Incisive comments from a historian who LIVED some history:
Growing up in the rural San Joaquin Valley in California in the early 1960s, I remember hardworking, but not happy, braceros. No one considered them "guests" at all, but rather more like helots — a permanent class of serfs in the fields that the public neglected, the employer exploited and other workers resented.
To ensure that braceros went back home to Mexico after harvest, portions of their paychecks were often deposited with the Mexican government. Today thousands of aged and disabled farm workers are still in court trying to reclaim those stolen wages.
In fact, almost every bad immigration stereotype we have today of both Mexico and the United States — corrupt Mexican officials, hard-nosed American contractors, labor camps and exploited workers — crystallized during the bracero era.

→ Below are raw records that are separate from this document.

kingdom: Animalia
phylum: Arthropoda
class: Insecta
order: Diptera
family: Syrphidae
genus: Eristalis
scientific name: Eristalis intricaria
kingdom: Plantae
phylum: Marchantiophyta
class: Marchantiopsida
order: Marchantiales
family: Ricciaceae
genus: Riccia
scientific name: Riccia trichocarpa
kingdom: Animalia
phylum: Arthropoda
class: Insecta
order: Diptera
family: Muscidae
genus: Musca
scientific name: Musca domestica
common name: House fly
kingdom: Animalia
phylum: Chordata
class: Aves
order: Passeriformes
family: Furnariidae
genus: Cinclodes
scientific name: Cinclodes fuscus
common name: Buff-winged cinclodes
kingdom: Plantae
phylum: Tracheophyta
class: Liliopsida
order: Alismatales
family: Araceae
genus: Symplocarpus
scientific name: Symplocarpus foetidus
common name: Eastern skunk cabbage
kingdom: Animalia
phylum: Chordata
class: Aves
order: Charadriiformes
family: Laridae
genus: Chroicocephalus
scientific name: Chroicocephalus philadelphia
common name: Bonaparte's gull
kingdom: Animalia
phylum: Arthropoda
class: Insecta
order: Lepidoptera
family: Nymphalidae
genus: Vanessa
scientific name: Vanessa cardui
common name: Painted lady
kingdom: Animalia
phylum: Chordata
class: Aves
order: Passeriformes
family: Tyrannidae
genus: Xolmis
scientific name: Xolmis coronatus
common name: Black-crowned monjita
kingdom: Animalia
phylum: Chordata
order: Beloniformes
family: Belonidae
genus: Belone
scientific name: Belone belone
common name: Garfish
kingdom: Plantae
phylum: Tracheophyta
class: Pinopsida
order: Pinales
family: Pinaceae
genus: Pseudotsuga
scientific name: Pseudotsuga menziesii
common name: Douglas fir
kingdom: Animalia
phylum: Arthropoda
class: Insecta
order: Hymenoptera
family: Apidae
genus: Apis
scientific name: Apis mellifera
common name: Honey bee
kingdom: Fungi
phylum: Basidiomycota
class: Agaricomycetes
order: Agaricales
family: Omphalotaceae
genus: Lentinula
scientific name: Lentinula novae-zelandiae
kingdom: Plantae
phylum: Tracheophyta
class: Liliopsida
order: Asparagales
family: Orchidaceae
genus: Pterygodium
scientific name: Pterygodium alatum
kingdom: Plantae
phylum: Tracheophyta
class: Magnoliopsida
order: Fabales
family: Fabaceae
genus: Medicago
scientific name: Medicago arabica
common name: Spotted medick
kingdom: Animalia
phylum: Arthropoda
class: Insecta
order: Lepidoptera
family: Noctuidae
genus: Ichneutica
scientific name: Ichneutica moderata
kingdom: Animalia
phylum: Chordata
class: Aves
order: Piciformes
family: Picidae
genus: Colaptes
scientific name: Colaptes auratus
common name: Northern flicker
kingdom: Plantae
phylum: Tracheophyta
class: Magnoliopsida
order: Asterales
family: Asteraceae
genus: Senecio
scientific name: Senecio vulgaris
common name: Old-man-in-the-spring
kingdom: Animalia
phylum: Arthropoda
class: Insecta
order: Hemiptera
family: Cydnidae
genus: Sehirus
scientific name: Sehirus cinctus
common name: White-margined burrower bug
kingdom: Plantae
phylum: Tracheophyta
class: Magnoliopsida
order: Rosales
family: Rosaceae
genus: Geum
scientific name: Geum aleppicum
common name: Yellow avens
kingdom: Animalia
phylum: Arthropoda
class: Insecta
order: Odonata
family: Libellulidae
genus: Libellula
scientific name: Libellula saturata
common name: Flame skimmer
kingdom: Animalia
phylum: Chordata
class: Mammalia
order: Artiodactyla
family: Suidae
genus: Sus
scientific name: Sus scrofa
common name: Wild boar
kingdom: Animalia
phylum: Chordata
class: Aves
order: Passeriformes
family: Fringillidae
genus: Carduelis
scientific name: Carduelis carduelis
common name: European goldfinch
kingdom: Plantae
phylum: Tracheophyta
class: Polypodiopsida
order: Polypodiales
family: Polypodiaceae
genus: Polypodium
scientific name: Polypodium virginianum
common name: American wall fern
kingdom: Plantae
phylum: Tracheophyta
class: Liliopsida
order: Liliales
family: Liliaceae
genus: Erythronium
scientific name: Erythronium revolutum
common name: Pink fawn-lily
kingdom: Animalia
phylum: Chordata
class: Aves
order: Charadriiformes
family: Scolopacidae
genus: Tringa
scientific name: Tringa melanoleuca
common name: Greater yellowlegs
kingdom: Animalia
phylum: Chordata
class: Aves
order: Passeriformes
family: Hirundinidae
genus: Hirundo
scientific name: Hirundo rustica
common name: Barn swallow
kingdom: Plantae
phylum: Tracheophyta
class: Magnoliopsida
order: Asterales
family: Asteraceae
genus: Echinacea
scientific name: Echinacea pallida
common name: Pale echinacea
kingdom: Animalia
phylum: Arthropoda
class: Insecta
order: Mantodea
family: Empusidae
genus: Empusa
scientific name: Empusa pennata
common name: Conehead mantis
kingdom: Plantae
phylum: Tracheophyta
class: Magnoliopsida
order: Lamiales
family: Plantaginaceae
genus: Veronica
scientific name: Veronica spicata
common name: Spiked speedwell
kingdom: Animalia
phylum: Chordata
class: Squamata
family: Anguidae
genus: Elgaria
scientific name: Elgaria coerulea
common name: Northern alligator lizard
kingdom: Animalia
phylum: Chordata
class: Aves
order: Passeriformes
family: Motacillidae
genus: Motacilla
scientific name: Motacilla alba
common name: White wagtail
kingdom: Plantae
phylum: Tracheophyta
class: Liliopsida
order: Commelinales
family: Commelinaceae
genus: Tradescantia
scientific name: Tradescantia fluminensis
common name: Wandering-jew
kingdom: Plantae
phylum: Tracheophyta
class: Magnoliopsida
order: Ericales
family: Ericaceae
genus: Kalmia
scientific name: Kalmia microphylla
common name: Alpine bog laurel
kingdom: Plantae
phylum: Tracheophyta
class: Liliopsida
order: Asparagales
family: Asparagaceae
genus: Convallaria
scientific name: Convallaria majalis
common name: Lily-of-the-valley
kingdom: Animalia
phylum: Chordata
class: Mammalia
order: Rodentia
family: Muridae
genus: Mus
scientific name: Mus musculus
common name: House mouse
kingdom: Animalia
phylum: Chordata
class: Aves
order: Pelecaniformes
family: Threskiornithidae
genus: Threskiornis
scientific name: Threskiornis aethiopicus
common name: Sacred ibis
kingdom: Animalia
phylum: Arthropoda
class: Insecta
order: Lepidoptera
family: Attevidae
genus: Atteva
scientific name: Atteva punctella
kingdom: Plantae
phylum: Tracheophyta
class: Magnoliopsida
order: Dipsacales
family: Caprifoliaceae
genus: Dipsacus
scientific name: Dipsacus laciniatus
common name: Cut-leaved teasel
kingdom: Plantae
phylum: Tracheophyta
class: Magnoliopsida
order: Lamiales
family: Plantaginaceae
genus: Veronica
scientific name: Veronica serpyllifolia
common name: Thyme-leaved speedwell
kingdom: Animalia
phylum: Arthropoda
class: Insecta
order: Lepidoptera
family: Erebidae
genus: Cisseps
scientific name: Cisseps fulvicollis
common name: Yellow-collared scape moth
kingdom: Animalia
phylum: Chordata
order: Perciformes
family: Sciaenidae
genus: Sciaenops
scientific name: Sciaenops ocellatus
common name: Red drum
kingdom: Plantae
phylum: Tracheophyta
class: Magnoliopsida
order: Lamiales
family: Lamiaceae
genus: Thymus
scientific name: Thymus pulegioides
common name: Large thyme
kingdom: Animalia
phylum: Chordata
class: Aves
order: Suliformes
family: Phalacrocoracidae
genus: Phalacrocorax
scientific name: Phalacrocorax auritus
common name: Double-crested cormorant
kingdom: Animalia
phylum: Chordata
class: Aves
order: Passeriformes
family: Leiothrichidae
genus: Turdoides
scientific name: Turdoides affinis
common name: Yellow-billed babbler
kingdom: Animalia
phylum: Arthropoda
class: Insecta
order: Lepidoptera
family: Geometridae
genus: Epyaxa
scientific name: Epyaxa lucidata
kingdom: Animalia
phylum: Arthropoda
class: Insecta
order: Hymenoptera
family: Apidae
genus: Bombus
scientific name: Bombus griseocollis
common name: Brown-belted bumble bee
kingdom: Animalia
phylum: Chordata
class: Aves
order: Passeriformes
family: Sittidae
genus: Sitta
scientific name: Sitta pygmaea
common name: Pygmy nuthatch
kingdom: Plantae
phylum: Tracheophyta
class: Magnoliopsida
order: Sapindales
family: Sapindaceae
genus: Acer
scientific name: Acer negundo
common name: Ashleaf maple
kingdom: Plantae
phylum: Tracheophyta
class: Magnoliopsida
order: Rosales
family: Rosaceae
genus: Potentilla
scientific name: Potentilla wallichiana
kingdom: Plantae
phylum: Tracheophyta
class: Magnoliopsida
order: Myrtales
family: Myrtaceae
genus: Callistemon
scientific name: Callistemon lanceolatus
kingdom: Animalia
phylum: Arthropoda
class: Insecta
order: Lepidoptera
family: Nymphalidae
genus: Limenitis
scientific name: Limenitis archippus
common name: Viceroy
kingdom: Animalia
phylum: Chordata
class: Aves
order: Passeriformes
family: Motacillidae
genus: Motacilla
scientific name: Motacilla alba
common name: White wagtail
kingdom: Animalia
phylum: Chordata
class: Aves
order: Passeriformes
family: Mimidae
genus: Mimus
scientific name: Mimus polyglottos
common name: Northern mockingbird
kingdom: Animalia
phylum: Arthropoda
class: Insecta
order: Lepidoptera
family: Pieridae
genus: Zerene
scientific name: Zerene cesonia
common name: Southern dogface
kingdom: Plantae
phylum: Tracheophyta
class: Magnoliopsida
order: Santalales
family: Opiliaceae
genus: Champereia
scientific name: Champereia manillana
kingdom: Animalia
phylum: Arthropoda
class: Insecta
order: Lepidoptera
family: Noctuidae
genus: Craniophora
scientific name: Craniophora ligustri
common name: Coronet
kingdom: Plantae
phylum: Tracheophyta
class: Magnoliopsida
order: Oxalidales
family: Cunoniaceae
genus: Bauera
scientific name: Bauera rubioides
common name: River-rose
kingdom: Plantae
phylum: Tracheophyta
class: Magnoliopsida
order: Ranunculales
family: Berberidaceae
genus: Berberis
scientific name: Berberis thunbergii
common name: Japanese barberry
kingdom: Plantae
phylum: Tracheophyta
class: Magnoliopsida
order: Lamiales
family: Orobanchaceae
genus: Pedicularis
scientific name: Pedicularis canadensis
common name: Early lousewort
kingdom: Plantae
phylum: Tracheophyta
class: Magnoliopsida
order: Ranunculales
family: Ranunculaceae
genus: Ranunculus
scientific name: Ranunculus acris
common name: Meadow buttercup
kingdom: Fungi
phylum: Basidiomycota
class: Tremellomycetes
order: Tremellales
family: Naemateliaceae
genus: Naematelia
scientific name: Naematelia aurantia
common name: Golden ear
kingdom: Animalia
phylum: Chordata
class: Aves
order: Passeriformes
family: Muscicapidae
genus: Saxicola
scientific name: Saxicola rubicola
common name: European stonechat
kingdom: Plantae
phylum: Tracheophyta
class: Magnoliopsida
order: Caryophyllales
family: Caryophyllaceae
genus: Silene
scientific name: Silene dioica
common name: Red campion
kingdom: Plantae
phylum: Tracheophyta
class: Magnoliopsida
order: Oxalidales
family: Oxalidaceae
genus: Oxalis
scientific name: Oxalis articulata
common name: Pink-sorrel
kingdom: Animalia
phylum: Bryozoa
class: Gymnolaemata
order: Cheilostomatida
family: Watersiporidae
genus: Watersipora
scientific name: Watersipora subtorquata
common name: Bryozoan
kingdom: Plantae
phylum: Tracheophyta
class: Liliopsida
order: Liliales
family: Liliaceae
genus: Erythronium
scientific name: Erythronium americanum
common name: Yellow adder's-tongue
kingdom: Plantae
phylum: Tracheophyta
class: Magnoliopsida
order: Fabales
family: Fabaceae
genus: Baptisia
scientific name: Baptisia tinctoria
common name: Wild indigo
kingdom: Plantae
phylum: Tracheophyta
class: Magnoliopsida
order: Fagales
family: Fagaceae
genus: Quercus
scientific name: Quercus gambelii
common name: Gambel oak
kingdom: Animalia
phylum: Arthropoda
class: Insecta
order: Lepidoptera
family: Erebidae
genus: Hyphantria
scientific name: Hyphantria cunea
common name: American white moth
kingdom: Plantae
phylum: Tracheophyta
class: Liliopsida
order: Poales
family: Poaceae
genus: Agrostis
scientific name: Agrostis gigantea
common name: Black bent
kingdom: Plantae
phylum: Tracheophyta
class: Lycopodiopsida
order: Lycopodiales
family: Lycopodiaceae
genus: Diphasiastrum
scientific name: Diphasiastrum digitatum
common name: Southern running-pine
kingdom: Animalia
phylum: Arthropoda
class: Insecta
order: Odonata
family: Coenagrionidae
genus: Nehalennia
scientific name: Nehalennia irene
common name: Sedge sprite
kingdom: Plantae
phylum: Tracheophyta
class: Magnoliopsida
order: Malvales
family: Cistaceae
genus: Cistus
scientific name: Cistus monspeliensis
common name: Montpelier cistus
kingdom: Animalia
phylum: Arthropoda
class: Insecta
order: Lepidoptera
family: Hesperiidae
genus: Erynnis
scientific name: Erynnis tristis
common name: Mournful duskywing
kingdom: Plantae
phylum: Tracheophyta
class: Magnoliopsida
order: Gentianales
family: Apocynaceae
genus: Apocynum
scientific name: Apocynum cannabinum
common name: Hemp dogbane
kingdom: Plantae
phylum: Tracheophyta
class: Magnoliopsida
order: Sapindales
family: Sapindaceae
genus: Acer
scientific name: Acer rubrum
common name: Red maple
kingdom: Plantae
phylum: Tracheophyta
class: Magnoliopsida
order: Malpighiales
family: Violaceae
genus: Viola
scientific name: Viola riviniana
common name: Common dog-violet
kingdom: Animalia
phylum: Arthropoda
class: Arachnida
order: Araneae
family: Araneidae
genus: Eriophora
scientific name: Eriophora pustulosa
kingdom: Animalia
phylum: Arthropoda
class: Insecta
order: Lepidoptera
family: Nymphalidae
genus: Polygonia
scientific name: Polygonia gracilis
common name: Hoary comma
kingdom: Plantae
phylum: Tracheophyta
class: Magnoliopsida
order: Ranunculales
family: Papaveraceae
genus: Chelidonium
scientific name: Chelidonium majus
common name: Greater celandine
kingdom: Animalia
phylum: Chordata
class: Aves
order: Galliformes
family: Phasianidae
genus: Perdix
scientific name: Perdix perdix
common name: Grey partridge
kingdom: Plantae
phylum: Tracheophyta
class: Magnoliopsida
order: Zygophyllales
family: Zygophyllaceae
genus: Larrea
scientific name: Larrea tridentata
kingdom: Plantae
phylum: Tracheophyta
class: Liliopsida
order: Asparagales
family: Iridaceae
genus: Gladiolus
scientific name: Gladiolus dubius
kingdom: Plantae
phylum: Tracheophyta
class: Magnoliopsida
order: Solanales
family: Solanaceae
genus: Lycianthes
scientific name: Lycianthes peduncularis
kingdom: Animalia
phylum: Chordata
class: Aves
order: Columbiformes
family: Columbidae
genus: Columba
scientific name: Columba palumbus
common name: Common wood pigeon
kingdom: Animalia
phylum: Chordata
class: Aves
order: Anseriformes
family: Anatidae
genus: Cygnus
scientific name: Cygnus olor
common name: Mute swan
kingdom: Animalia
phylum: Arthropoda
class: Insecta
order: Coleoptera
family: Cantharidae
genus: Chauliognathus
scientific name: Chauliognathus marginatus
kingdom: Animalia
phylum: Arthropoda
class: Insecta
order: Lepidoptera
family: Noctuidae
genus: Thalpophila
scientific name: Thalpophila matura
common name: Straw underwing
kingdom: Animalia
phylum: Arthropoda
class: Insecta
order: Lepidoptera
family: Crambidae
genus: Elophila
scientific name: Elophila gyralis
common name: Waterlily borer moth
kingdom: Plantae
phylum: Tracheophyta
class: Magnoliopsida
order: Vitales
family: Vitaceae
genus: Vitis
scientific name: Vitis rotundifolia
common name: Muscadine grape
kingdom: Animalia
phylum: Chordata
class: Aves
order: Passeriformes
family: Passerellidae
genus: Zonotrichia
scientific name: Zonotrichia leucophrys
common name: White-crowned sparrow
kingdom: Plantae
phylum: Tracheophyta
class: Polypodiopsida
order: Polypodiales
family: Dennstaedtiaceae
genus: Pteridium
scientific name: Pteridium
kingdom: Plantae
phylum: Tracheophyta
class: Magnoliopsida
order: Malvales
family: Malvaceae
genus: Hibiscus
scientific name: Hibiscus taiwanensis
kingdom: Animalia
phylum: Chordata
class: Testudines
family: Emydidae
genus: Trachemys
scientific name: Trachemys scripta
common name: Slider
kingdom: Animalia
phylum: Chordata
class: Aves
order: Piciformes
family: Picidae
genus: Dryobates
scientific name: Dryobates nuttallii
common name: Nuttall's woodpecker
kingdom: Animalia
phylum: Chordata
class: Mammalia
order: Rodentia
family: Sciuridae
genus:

Contrary to current popular mythology, most braceros, like most illegal aliens today, never wanted to go back to Mexico after living most of the year in the United States.
But revisit newspapers of the time. The constant theme can be summed up as something like "good enough to work for us, not good enough to live among us." Another constant, still with us today, was that cheap labor from Mexico — at first braceros, later illegal aliens — made it almost impossible for American farm workers to see their own wages rise much.
Aside from the moral considerations...
http://jewishworldreview.com/0805/hanson081105.php3
Hanson refers to the pre-1964 'guest worker' program which JFK shut down. Of course, he refers to the guest workers by the proper name: Helots.